- ASSIGNMENT 1 -
In the news report on the draft personal status law, where was the conference held?
- ASSIGNMENT 2 -
In the news report on the draft personal status law, rewrite the paragraph that begins "The conference provided testimonials" more briefly, keeping its main facts.
- ASSIGNMENT 3 -
Carry on the news report on the draft personal status law from the point where it stops.

- PROVIDED TEXT -

____

CAIRO: The draft of the unified personal status law would exacerbate the sufferings of Copts pursuing a divorce, rights activists and Copts supporting divorce said.
In a conference held at the Hisham Mubarak Law Center last Saturday, rights activists said the new draft law contradicts with the constitution and would further isolate Christians.
Rights activist Tamer Abdel-Aziz described the draft law — jointly prepared by all churches in Egypt — as unsound, stressing its unconstitutionality.
“The draft law ignores the legal role of the state, the Ministry of Justice and the Department of Civil State Organization. It indirectly withdraws the authority of the ministry as the official registrar of marriage contracts and hands it to the Church.”
The conference provided testimonials from Copts who are trying to get a divorce. A woman who identified herself as A. claimed that her husband is homosexual but the Church refuses to divorce her. Another woman, who preferred to remain anonymous, said that she supported her husband while he was getting treated for impotency. But for 10 years after that she’s been subject to physical abuse and humiliation and hasn’t been able to acquire a divorce.

____

- DATA SUPPLIED -

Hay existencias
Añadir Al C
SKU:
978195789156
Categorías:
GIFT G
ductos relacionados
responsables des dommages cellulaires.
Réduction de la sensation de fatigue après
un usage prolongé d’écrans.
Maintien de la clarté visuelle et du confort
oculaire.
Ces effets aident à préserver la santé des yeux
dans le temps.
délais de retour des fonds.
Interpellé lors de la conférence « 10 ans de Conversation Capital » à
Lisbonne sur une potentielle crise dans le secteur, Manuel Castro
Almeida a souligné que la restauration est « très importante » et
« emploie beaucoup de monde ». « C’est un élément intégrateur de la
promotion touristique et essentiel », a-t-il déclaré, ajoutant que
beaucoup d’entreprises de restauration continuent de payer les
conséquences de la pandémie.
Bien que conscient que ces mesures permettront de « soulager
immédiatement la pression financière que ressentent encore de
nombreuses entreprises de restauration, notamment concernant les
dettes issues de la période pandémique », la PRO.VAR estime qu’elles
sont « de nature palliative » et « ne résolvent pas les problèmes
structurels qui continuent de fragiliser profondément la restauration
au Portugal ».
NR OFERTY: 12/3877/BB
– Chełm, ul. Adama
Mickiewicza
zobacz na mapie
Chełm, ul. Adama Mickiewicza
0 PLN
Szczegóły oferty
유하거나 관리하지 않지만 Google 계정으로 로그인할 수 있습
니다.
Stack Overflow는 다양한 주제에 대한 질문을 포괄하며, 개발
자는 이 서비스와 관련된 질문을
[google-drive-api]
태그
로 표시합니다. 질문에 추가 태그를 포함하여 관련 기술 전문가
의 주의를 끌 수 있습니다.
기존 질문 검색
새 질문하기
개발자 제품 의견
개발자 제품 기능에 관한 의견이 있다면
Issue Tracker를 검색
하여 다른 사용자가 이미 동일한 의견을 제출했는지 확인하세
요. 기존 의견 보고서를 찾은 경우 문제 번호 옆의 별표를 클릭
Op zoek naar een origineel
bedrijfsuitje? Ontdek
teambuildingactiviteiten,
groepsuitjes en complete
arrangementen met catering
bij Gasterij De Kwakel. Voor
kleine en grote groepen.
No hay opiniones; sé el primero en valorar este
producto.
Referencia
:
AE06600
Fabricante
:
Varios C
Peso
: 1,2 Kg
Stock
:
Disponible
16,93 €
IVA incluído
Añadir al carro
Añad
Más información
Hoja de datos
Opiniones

____

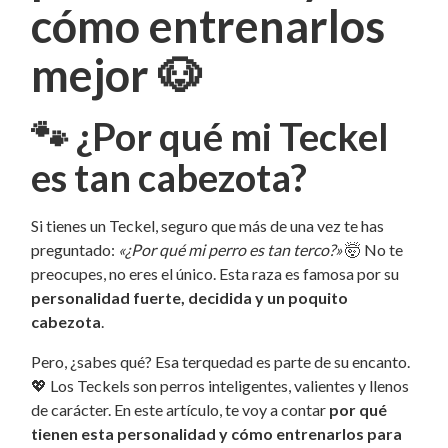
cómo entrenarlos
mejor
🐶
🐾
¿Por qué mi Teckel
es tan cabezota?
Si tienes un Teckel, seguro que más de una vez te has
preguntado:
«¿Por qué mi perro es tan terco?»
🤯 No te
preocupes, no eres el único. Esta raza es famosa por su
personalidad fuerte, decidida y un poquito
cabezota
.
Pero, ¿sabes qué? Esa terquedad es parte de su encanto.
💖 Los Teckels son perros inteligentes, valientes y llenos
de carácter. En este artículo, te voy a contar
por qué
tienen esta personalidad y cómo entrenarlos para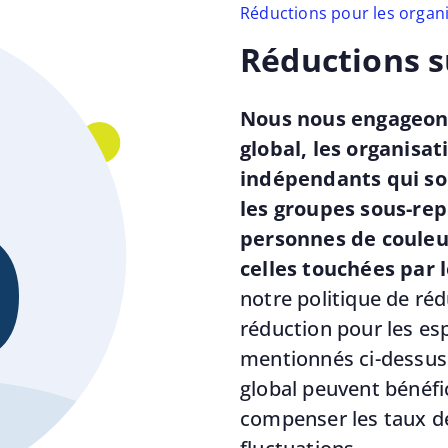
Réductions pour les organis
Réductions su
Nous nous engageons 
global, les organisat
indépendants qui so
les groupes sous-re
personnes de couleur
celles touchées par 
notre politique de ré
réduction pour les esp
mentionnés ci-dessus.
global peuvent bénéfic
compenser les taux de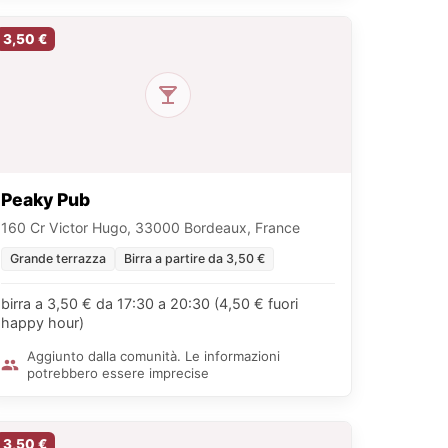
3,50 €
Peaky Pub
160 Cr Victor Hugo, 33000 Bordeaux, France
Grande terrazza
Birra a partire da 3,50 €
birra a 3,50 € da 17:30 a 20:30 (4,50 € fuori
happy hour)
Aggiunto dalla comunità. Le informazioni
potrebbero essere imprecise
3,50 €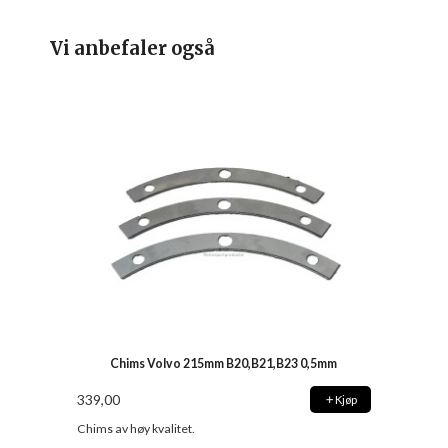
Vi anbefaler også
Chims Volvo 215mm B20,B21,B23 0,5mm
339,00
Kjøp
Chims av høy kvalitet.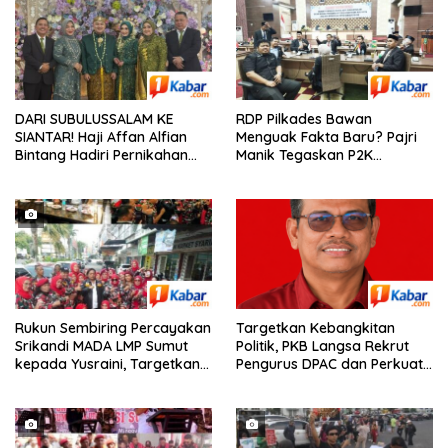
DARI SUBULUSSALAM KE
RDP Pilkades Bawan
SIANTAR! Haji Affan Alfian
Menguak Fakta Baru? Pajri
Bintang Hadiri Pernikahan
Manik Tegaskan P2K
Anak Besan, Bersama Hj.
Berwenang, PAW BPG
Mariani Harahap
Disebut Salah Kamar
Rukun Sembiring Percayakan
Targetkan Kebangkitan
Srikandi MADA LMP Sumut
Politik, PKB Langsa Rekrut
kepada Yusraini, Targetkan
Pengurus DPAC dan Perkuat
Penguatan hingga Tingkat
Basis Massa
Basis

____

- EXERCISE OUTPUT 1 -
At the Hisham Mubarak Law Center.

- EXERCISE OUTPUT 2 -
The conference heard from Copts seeking divorce. A woman identified as A. said the Church refuses to divorce her even though her husband is homosexual. Another woman, who stayed anonymous, said she supported her husband through treatment for impotency. For 10 years since then she has suffered physical abuse and humiliation and has been unable to get a divorce.

- EXERCISE OUTPUT 3 -
Maged Maher, pediatrics psychology specialist, presented a paper about the effects of the divorce ban on children. The paper argued that children raised in unstable marriages are prone to psychological and behavioral problems such as depression and drug addiction.
Shepherd of the Evangelical Church in Shubra Priest Refaat Shokry said that the problem is that the Church considers marriage officiated outside it as adultery, although this wasn’t the case with earlier churches.
Conference participants called for a unified civil law on personal status for all Egyptians, whether Muslim or Christian, that would provide civil or religious marriage according to people’s preferences.